• Activity: Return the following data exactly, with all pictures left out.

• Given records:
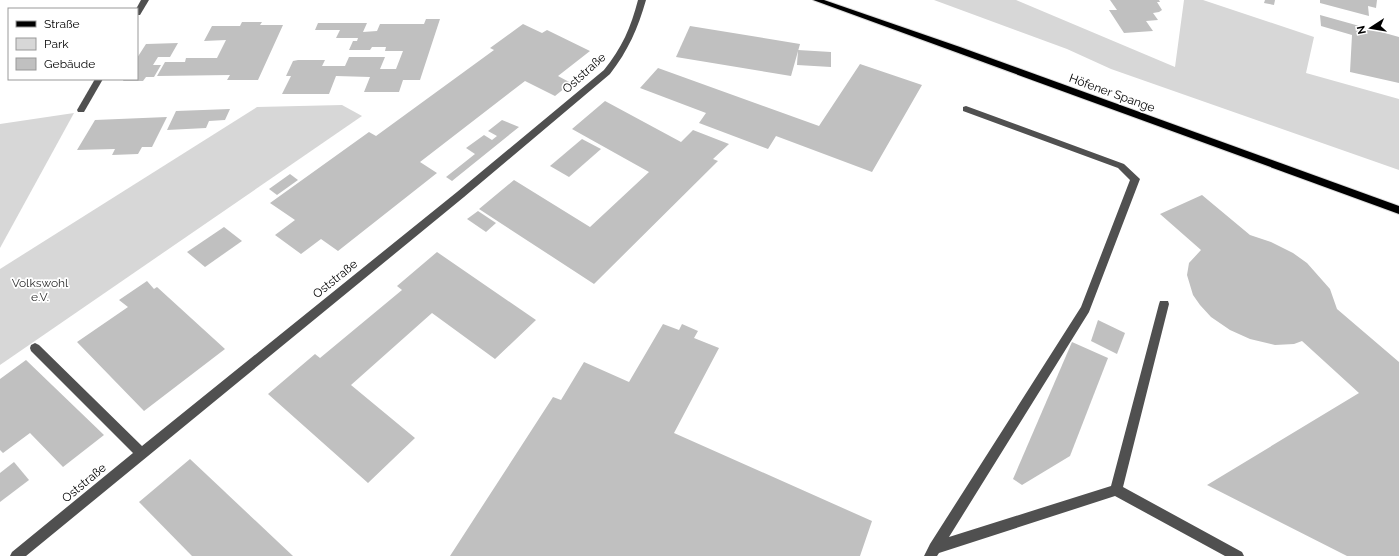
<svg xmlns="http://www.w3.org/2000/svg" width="1399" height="556" viewBox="0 0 1399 556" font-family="Raleway,sans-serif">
  <rect width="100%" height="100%" fill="#fff"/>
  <g fill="#d7d7d7">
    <path d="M 934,0 L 1016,0 L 1175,67 L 1184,0 L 1203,0 L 1314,37 L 1306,73 L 1399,99 L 1399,170 L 1111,69 L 1067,49 Z"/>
    <path d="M 342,105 L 362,116 L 0,365 L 0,269 L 257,107 Z"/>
    <path d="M 74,113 L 0,248 L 0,124 Z"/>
  </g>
  <g fill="#c0c0c0">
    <path d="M 1110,0 L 1159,0 L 1160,2 L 1157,2 L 1162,10 L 1159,12 L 1153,13 L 1158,20 L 1146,21 L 1153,31 L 1124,33 L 1109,10 L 1117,10 Z"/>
    <path d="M 1265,0 L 1275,0 L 1274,5 L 1264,3 Z"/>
    <path d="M 1320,0 L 1377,0 L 1376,8 L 1368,6 L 1369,16 L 1320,3 Z"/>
    <path d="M 1320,15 L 1399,37 L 1399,83 L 1350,72 L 1352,35 L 1321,26 Z"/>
    <path d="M 426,19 L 440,19 L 420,80 L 403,80 L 399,92 L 364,92 L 370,77 L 336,76 L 329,94 L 282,94 L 291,76 L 286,76 L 293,61 L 298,60 L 325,60 L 322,66 L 345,66 L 349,57 L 385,57 L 380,69 L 396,69 L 403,51 L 385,51 L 386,47 L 372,47 L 370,50 L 349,50 L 353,41 L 357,41 L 358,38 L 336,38 L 340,30 L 315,30 L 318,23 L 367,23 L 363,32 L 377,31 L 380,24 L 424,24 Z"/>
    <path d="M 242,22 L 262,22 L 260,25 L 283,25 L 258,80 L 227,80 L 230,75 L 157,76 L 165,62 L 185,62 L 186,58 L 217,58 L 226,40 L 204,41 L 212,26 L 240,26 Z"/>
    <path d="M 523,24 L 542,33 L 547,30 L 590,51 L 558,76 L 571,83 L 555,96 L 525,81 L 420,162 L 437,173 L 338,251 L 321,239 L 301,254 L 275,235 L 295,220 L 270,203 L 369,132 L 376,136 L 494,50 L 490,48 Z"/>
    <path d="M 690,26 L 800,44 L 791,76 L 676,57 Z"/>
    <path d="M 178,43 L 170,57 L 158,57 L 153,65 L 161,65 L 154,77 L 146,77 L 143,81 L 123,81 L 124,79 L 137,79 L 137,58 L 146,44 Z"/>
    <path d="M 798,50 L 831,52 L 831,67 L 797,65 Z"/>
    <path d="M 860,64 L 922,85 L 872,172 L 776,136 L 768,149 L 699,123 L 706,113 L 640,88 L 658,68 L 819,126 Z"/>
    <path d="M 605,101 L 681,142 L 693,130 L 729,144 L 713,159 L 718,161 L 594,284 L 479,209 L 514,180 L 590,227 L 649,172 L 572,129 Z"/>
    <path d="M 230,109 L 225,120 L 209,121 L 206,128 L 167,130 L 176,111 Z"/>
    <path d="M 167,117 L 152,147 L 142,147 L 138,154 L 112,155 L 115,149 L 77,150 L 95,120 Z"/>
    <path d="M 502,120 L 519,127 L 452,181 L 446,177 L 475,154 L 466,148 L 484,135 L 492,140 L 497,136 L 488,131 Z"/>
    <path d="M 582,139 L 601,149 L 569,177 L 550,166 Z"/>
    <path d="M 290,174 L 298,180 L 277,195 L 269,189 Z"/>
    <path d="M 1202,195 L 1250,235 L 1271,242 L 1293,253 L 1307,263 L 1330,289 L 1337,309 L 1399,362 L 1399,556 L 1347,556 L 1207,485 L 1359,393 L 1302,341 L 1294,344 L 1275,345 L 1250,339 L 1230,330 L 1211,317 L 1200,305 L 1193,295 L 1187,275 L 1189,263 L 1201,250 L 1160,214 Z"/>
    <path d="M 478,211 L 496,223 L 486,232 L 467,219 Z"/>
    <path d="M 224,227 L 242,241 L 205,267 L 187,252 Z"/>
    <path d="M 437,252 L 536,320 L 495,359 L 432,313 L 351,385 L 415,438 L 368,483 L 268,394 L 315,354 L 320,358 L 402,290 L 397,286 Z"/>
    <path d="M 147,281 L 154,289 L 157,287 L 225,349 L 144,411 L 77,342 L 128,307 L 119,300 Z"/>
    <path d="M 1098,320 L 1125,333 L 1117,354 L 1091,341 Z"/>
    <path d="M 663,324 L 679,330 L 682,324 L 698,331 L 694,338 L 719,348 L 674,433 L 872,521 L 860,556 L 450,556 L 553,397 L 561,400 L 584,362 L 629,382 Z"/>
    <path d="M 1072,342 L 1108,358 L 1070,456 L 1022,485 L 1013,479 Z"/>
    <path d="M 26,360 L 104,435 L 63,467 L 30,433 L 3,453 L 0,450 L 0,379 Z"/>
    <path d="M 190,459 L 293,556 L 192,556 L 139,502 Z"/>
    <path d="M 14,462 L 29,480 L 0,502 L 0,473 Z"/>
  </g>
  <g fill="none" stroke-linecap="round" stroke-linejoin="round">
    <g stroke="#dbdbdb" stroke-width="2">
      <path id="major" d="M 813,0 L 824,0 L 960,47 L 1399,206 L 1399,214 Z"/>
    </g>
    <g fill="#505050" fill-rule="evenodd">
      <path d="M 141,0 L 149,0 L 140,15 L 137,15 L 136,9 Z"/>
      <path d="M 638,0 L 646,0 C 638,28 628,51 610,74 L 464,197 L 26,556 L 10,556 L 12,552 L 133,453 L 31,351 L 30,348 L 31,345 L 35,343 L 39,345 L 142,446 L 457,192 L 604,70 C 622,48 631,27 638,0 Z"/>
      <path d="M 95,79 L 103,79 L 84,112 L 78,112 L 77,110 Z"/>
      <path d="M 966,106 L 1124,164 L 1140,179 L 1089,312 L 949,537 L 1111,486 L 1159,304 L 1160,301 L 1168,301 L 1169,304 L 1123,487 L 1242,552 L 1244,556 L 1225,556 L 1115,496 L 939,553 L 937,556 L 924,556 L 930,544 L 1081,307 L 1130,180 L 1118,168 L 963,111 L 963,107 Z"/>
    </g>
    <use href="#major" fill="#000" fill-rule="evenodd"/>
  </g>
  <g text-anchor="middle" stroke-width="3.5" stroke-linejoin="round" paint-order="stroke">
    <g font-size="12" fill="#000" stroke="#fff">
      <text transform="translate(584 73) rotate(-42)" y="4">Oststraße</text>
      <text transform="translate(1112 93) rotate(20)" y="4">Höfener Spange</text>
      <text transform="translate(335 279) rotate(-39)" y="4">Oststraße</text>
      <text transform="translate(84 483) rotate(-40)" y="4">Oststraße</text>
    </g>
    <g font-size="12" fill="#2e2e2e" stroke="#fff">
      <text x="40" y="287">Volkswohl<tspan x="40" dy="14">e.V.</tspan></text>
    </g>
  </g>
  <rect x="8" y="8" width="130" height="72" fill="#ffffff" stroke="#999999"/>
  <rect x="16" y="21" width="20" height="6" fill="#000000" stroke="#999999"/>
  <text x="44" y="28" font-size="12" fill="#000000">Straße</text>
  <rect x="16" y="38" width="20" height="12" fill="#d7d7d7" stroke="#999999"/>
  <text x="44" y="48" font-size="12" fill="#000000">Park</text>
  <rect x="16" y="58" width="20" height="12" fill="#c0c0c0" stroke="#999999"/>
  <text x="44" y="68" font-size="12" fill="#000000">Gebäude</text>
  <g transform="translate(1371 28) rotate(258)" stroke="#ffffff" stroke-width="3" paint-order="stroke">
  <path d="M0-3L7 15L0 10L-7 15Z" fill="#000000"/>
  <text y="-6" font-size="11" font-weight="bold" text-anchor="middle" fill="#000000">N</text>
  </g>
</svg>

• Answer to this exercise:
<svg xmlns="http://www.w3.org/2000/svg" width="1399" height="556" viewBox="0 0 1399 556" font-family="Raleway,sans-serif">
  <rect width="100%" height="100%" fill="#fff"/>
  <g fill="#d7d7d7">
    <path d="M 934,0 L 1016,0 L 1175,67 L 1184,0 L 1203,0 L 1314,37 L 1306,73 L 1399,99 L 1399,170 L 1111,69 L 1067,49 Z"/>
    <path d="M 342,105 L 362,116 L 0,365 L 0,269 L 257,107 Z"/>
    <path d="M 74,113 L 0,248 L 0,124 Z"/>
  </g>
  <g fill="#c0c0c0">
    <path d="M 1110,0 L 1159,0 L 1160,2 L 1157,2 L 1162,10 L 1159,12 L 1153,13 L 1158,20 L 1146,21 L 1153,31 L 1124,33 L 1109,10 L 1117,10 Z"/>
    <path d="M 1265,0 L 1275,0 L 1274,5 L 1264,3 Z"/>
    <path d="M 1320,0 L 1377,0 L 1376,8 L 1368,6 L 1369,16 L 1320,3 Z"/>
    <path d="M 1320,15 L 1399,37 L 1399,83 L 1350,72 L 1352,35 L 1321,26 Z"/>
    <path d="M 426,19 L 440,19 L 420,80 L 403,80 L 399,92 L 364,92 L 370,77 L 336,76 L 329,94 L 282,94 L 291,76 L 286,76 L 293,61 L 298,60 L 325,60 L 322,66 L 345,66 L 349,57 L 385,57 L 380,69 L 396,69 L 403,51 L 385,51 L 386,47 L 372,47 L 370,50 L 349,50 L 353,41 L 357,41 L 358,38 L 336,38 L 340,30 L 315,30 L 318,23 L 367,23 L 363,32 L 377,31 L 380,24 L 424,24 Z"/>
    <path d="M 242,22 L 262,22 L 260,25 L 283,25 L 258,80 L 227,80 L 230,75 L 157,76 L 165,62 L 185,62 L 186,58 L 217,58 L 226,40 L 204,41 L 212,26 L 240,26 Z"/>
    <path d="M 523,24 L 542,33 L 547,30 L 590,51 L 558,76 L 571,83 L 555,96 L 525,81 L 420,162 L 437,173 L 338,251 L 321,239 L 301,254 L 275,235 L 295,220 L 270,203 L 369,132 L 376,136 L 494,50 L 490,48 Z"/>
    <path d="M 690,26 L 800,44 L 791,76 L 676,57 Z"/>
    <path d="M 178,43 L 170,57 L 158,57 L 153,65 L 161,65 L 154,77 L 146,77 L 143,81 L 123,81 L 124,79 L 137,79 L 137,58 L 146,44 Z"/>
    <path d="M 798,50 L 831,52 L 831,67 L 797,65 Z"/>
    <path d="M 860,64 L 922,85 L 872,172 L 776,136 L 768,149 L 699,123 L 706,113 L 640,88 L 658,68 L 819,126 Z"/>
    <path d="M 605,101 L 681,142 L 693,130 L 729,144 L 713,159 L 718,161 L 594,284 L 479,209 L 514,180 L 590,227 L 649,172 L 572,129 Z"/>
    <path d="M 230,109 L 225,120 L 209,121 L 206,128 L 167,130 L 176,111 Z"/>
    <path d="M 167,117 L 152,147 L 142,147 L 138,154 L 112,155 L 115,149 L 77,150 L 95,120 Z"/>
    <path d="M 502,120 L 519,127 L 452,181 L 446,177 L 475,154 L 466,148 L 484,135 L 492,140 L 497,136 L 488,131 Z"/>
    <path d="M 582,139 L 601,149 L 569,177 L 550,166 Z"/>
    <path d="M 290,174 L 298,180 L 277,195 L 269,189 Z"/>
    <path d="M 1202,195 L 1250,235 L 1271,242 L 1293,253 L 1307,263 L 1330,289 L 1337,309 L 1399,362 L 1399,556 L 1347,556 L 1207,485 L 1359,393 L 1302,341 L 1294,344 L 1275,345 L 1250,339 L 1230,330 L 1211,317 L 1200,305 L 1193,295 L 1187,275 L 1189,263 L 1201,250 L 1160,214 Z"/>
    <path d="M 478,211 L 496,223 L 486,232 L 467,219 Z"/>
    <path d="M 224,227 L 242,241 L 205,267 L 187,252 Z"/>
    <path d="M 437,252 L 536,320 L 495,359 L 432,313 L 351,385 L 415,438 L 368,483 L 268,394 L 315,354 L 320,358 L 402,290 L 397,286 Z"/>
    <path d="M 147,281 L 154,289 L 157,287 L 225,349 L 144,411 L 77,342 L 128,307 L 119,300 Z"/>
    <path d="M 1098,320 L 1125,333 L 1117,354 L 1091,341 Z"/>
    <path d="M 663,324 L 679,330 L 682,324 L 698,331 L 694,338 L 719,348 L 674,433 L 872,521 L 860,556 L 450,556 L 553,397 L 561,400 L 584,362 L 629,382 Z"/>
    <path d="M 1072,342 L 1108,358 L 1070,456 L 1022,485 L 1013,479 Z"/>
    <path d="M 26,360 L 104,435 L 63,467 L 30,433 L 3,453 L 0,450 L 0,379 Z"/>
    <path d="M 190,459 L 293,556 L 192,556 L 139,502 Z"/>
    <path d="M 14,462 L 29,480 L 0,502 L 0,473 Z"/>
  </g>
  <g fill="none" stroke-linecap="round" stroke-linejoin="round">
    <g stroke="#dbdbdb" stroke-width="2">
      <path id="major" d="M 813,0 L 824,0 L 960,47 L 1399,206 L 1399,214 Z"/>
    </g>
    <g fill="#505050" fill-rule="evenodd">
      <path d="M 141,0 L 149,0 L 140,15 L 137,15 L 136,9 Z"/>
      <path d="M 638,0 L 646,0 C 638,28 628,51 610,74 L 464,197 L 26,556 L 10,556 L 12,552 L 133,453 L 31,351 L 30,348 L 31,345 L 35,343 L 39,345 L 142,446 L 457,192 L 604,70 C 622,48 631,27 638,0 Z"/>
      <path d="M 95,79 L 103,79 L 84,112 L 78,112 L 77,110 Z"/>
      <path d="M 966,106 L 1124,164 L 1140,179 L 1089,312 L 949,537 L 1111,486 L 1159,304 L 1160,301 L 1168,301 L 1169,304 L 1123,487 L 1242,552 L 1244,556 L 1225,556 L 1115,496 L 939,553 L 937,556 L 924,556 L 930,544 L 1081,307 L 1130,180 L 1118,168 L 963,111 L 963,107 Z"/>
    </g>
    <use href="#major" fill="#000" fill-rule="evenodd"/>
  </g>
  <g text-anchor="middle" stroke-width="3.5" stroke-linejoin="round" paint-order="stroke">
    <g font-size="12" fill="#000" stroke="#fff">
      <text transform="translate(584 73) rotate(-42)" y="4">Oststraße</text>
      <text transform="translate(1112 93) rotate(20)" y="4">Höfener Spange</text>
      <text transform="translate(335 279) rotate(-39)" y="4">Oststraße</text>
      <text transform="translate(84 483) rotate(-40)" y="4">Oststraße</text>
    </g>
    <g font-size="12" fill="#2e2e2e" stroke="#fff">
      <text x="40" y="287">Volkswohl<tspan x="40" dy="14">e.V.</tspan></text>
    </g>
  </g>
  <rect x="8" y="8" width="130" height="72" fill="#ffffff" stroke="#999999"/>
  <rect x="16" y="21" width="20" height="6" fill="#000000" stroke="#999999"/>
  <text x="44" y="28" font-size="12" fill="#000000">Straße</text>
  <rect x="16" y="38" width="20" height="12" fill="#d7d7d7" stroke="#999999"/>
  <text x="44" y="48" font-size="12" fill="#000000">Park</text>
  <rect x="16" y="58" width="20" height="12" fill="#c0c0c0" stroke="#999999"/>
  <text x="44" y="68" font-size="12" fill="#000000">Gebäude</text>
  <g transform="translate(1371 28) rotate(258)" stroke="#ffffff" stroke-width="3" paint-order="stroke">
  <path d="M0-3L7 15L0 10L-7 15Z" fill="#000000"/>
  <text y="-6" font-size="11" font-weight="bold" text-anchor="middle" fill="#000000">N</text>
  </g>
</svg>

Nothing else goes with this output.